**PROBLEM DESCRIPTION**. Please restate the data that follows word for word, with the pictures left out.

(DATASET CONTENT)

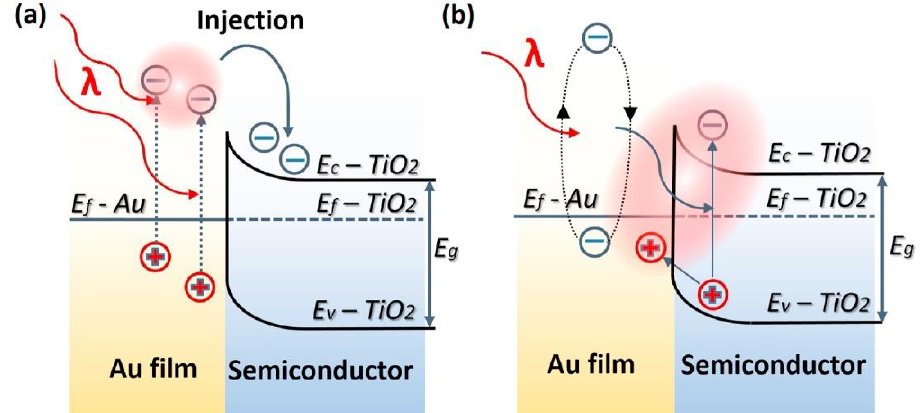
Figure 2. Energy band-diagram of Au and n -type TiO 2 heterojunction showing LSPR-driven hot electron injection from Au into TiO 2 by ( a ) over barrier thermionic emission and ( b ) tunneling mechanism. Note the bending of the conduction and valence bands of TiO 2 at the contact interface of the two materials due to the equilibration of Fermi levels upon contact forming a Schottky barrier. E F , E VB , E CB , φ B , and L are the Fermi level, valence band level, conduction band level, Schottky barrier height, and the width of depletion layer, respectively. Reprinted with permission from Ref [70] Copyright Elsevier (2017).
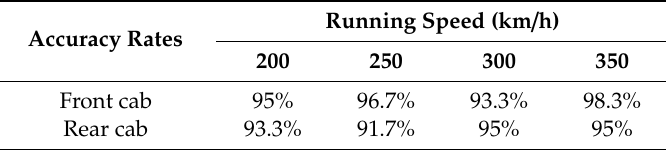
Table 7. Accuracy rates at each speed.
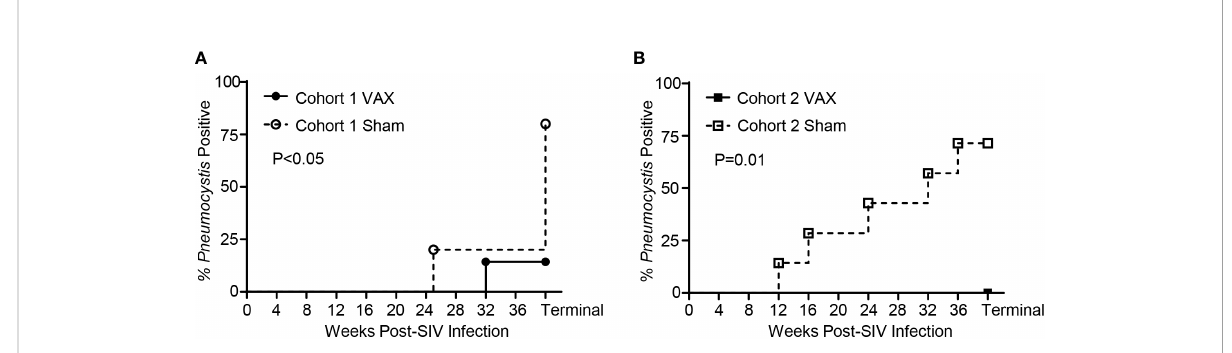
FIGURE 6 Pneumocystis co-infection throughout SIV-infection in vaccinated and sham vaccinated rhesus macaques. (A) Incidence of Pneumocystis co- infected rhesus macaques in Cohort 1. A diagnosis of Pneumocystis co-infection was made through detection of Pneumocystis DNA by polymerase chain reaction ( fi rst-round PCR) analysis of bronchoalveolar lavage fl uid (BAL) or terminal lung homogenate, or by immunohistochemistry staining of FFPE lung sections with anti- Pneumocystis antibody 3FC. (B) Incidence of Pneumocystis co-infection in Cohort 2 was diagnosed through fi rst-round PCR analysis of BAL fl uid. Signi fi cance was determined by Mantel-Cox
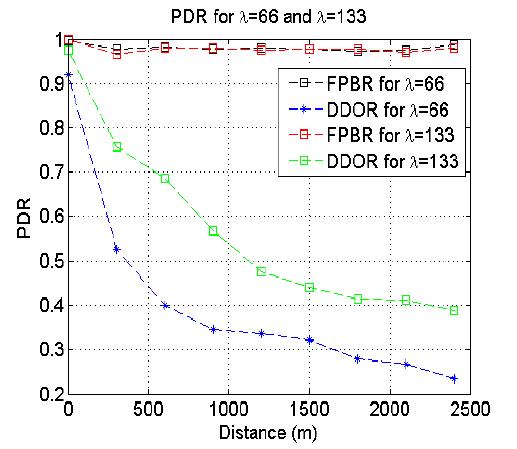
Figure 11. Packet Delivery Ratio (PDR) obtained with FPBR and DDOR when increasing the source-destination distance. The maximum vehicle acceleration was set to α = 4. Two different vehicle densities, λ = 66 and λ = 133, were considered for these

(End DATASET CONTENT)

**ANSWER TO THIS TASK**.
Figure 2. Energy band-diagram of Au and n -type TiO 2 heterojunction showing LSPR-driven hot electron injection from Au into TiO 2 by ( a ) over barrier thermionic emission and ( b ) tunneling mechanism. Note the bending of the conduction and valence bands of TiO 2 at the contact interface of the two materials due to the equilibration of Fermi levels upon contact forming a Schottky barrier. E F , E VB , E CB , φ B , and L are the Fermi level, valence band level, conduction band level, Schottky barrier height, and the width of depletion layer, respectively. Reprinted with permission from Ref [70] Copyright Elsevier (2017).
Table 7. Accuracy rates at each speed.
FIGURE 6 Pneumocystis co-infection throughout SIV-infection in vaccinated and sham vaccinated rhesus macaques. (A) Incidence of Pneumocystis co- infected rhesus macaques in Cohort 1. A diagnosis of Pneumocystis co-infection was made through detection of Pneumocystis DNA by polymerase chain reaction ( fi rst-round PCR) analysis of bronchoalveolar lavage fl uid (BAL) or terminal lung homogenate, or by immunohistochemistry staining of FFPE lung sections with anti- Pneumocystis antibody 3FC. (B) Incidence of Pneumocystis co-infection in Cohort 2 was diagnosed through fi rst-round PCR analysis of BAL fl uid. Signi fi cance was determined by Mantel-Cox
Figure 11. Packet Delivery Ratio (PDR) obtained with FPBR and DDOR when increasing the source-destination distance. The maximum vehicle acceleration was set to α = 4. Two different vehicle densities, λ = 66 and λ = 133, were considered for these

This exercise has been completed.